> **Texto fornecido**:
○ ○ ○

Paulo Antônio Tïetê da Silva -   18/09/2023 19:08:47

"TUDO ISSO TERIA SIDO E VITADO", se um representante do supremo não tivese ido ao Congresso para pressionar os parlamentares a não aprovarem a conferência do seu voto pela impressão do mesmo. Se o "secreto" Código Fonte das urnas, tivesse sido disponibilizado, quando o Exército Nacional o pediu, para analiza-lo e verificar sua inviolabilidade. Teria sido evitado, PRINCIPALMENTE, se Bolsonaro tivesse "saido das quatro linhas", criado vários Ministérios para cooptar parlamentares e partidos. Para arrematar, tivesse utilizado escancaradamente, as Emendas Parlamentares, para o mesmo fim. Tudo para preservar a moral e a ética do País. O que é pior, perdê-las ou "abrir caminho" para o que está acontecendo e o rumo que o Brasil está sguindo?

Afonso Pires Faria -   18/09/2023 15:45:15

Eu gostaria muito que o senhor tivesse utilizado todos os adjetivos. Sei que não seria de bom alvitre para sua liberdade, por isso a supressão deles. Não tem advogado que convença a corte, de que eles tem razão. Dane-se as leis maiores e menores. Marco Aurélio Garcia já havia prenunciado isso. Acertou. Temo que acerte as outras premonições também.

marisa van de putte -   18/09/2023 15:27:49

E lamentavel a situacao que se criou no Brasil.Creio eu que nem "Barrabas" da-se conta. Ele nao foi inocentado, nem perdoado pelos togados. Ele, por certo, esta nas maos deles. A ditadura militar e fichinha se comparada com a presente ditadura. Para sair desta precisaria que a comunidade internacional e os famosos defensores dos direitos humanos se manifestassem, porem em nome da democracia eles continuarao neutros. A Argentina tambem manteve-se neutra contra os horrores dos nazistas e ate hoje paga o preco.

Romualdo -   18/09/2023 15:25:40

Esse trem, agora que partiu, tem como destino algum Auschwitz em terras jurássicas?

Danubio Edon Franco -   18/09/2023 15:13:00

Admito que não sei como fazê-lo, mas precisamos reagir e reagir dentro da lei. Não podemos calar e ser omissos diante de tantos excessos (não vamos nos impressionar com os argumentos, porque estes têm para tudo). Excessos são excessos para não dizer outra coisa. Cada vez mais se mostra evidente o que foi tramado contra o governo anterior. O risco é grande e já revelou seus tentáculos. Marchamos para o caos; até Ministério da Verdade se pensa criar ou está sendo gestado. É possível isso em um regime democrático e de plena liberdade de expressão? Claro que não! É um expediente próprio de regimes totalitários! Precisamos ir para as ruas e, ordeiramente, manifestar nossa contrariedade, mesmo sem o apoio de instituições que sempre lutaram ou diziam lutar, mas hoje acovardadas, pelo direito de liberdade em todos os seus quadrantes. Não podemos nos deixar dominar pelo medo, mesmo correndo algum risco.

○ ○ ○

> **Dados brutos**:
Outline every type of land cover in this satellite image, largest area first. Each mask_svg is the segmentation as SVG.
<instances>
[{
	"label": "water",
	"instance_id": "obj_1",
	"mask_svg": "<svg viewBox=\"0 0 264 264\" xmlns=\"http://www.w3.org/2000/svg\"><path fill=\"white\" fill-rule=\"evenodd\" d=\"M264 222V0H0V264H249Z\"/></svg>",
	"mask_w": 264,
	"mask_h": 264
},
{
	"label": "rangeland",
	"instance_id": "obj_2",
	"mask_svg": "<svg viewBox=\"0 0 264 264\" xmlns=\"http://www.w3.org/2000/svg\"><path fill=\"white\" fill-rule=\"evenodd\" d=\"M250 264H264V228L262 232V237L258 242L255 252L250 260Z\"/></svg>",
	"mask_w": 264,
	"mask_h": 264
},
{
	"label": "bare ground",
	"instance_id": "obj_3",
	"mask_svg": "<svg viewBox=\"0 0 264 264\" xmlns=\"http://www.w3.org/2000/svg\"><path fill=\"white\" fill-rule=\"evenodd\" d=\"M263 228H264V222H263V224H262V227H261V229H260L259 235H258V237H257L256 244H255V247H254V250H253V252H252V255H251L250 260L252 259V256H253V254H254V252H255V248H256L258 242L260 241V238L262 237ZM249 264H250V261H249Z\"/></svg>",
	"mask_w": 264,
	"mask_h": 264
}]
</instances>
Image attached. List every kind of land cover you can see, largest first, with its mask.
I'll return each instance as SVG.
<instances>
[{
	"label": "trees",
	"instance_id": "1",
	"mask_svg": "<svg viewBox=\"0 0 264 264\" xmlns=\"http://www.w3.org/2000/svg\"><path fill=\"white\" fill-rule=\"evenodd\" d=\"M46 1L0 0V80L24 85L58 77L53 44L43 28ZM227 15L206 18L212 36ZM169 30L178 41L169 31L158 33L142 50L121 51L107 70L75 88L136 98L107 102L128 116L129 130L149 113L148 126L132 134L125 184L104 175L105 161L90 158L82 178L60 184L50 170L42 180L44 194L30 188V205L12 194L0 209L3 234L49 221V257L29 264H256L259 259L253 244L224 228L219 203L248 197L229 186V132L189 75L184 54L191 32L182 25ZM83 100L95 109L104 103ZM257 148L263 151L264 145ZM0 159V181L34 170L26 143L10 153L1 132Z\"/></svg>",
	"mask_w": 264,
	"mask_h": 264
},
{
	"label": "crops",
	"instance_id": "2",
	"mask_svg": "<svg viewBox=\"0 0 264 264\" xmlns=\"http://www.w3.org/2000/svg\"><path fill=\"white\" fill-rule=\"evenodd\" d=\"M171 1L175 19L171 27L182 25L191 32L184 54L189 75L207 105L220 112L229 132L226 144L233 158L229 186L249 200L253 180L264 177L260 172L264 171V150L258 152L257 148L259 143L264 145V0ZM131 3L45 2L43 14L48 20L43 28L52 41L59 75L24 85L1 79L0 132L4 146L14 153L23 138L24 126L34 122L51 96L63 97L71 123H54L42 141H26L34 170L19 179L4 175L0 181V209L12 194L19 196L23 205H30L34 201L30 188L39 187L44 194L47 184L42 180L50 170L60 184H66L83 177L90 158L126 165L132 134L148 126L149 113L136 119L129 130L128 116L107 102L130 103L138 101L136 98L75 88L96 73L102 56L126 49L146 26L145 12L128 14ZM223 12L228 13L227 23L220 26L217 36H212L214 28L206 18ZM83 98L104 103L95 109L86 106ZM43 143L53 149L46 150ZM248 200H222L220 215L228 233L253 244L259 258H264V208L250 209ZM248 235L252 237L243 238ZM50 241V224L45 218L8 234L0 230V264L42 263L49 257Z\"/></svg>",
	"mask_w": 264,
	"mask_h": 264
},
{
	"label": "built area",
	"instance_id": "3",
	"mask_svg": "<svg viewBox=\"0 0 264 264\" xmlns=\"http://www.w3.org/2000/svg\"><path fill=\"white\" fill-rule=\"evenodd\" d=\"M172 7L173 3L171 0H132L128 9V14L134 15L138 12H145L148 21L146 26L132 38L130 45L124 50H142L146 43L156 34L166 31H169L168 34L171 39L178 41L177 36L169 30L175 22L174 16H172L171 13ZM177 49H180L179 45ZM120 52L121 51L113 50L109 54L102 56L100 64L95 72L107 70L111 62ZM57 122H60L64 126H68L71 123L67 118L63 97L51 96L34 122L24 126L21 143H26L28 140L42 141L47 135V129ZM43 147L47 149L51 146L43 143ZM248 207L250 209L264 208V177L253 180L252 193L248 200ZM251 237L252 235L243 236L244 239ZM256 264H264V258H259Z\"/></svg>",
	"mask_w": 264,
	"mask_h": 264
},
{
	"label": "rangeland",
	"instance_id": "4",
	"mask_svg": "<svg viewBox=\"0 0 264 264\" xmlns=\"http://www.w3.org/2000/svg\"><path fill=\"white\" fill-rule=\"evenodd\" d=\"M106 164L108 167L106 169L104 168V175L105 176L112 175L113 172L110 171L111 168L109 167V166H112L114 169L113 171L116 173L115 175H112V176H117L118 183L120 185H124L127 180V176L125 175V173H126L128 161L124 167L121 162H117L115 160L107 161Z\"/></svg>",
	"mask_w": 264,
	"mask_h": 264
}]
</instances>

○ ○ ○

> **Tarefas a realizar**:
1. No texto fornecido, por que Danubio Edon Franco pede que não nos impressionemos com os argumentos? Responda em uma frase.
2. Resuma o texto fornecido em duas frases.
3. Copie do texto fornecido o trecho entre "marisa van de" e "em terras jurássicas?", inclusive.

> **Respostas em ordem**:
1. Porque, segundo Danubio Edon Franco, esses argumentos existem para tudo.

2. Em comentários de 18/09/2023, um leitor afirma que tudo teria sido evitado se o código-fonte das urnas tivesse sido disponibilizado quando o Exército o pediu, ou se Bolsonaro tivesse criado ministérios para cooptar parlamentares e partidos. Outros leitores comparam a situação atual a uma ditadura pior que a militar e dizem que não há advogado que convença a corte, enquanto Danubio Edon Franco defende reagir dentro da lei, indo às ruas de forma ordeira e sem se deixar dominar pelo medo.

3.
marisa van de putte -   18/09/2023 15:27:49

E lamentavel a situacao que se criou no Brasil.Creio eu que nem "Barrabas" da-se conta. Ele nao foi inocentado, nem perdoado pelos togados. Ele, por certo, esta nas maos deles. A ditadura militar e fichinha se comparada com a presente ditadura. Para sair desta precisaria que a comunidade internacional e os famosos defensores dos direitos humanos se manifestassem, porem em nome da democracia eles continuarao neutros. A Argentina tambem manteve-se neutra contra os horrores dos nazistas e ate hoje paga o preco.

Romualdo -   18/09/2023 15:25:40

Esse trem, agora que partiu, tem como destino algum Auschwitz em terras jurássicas?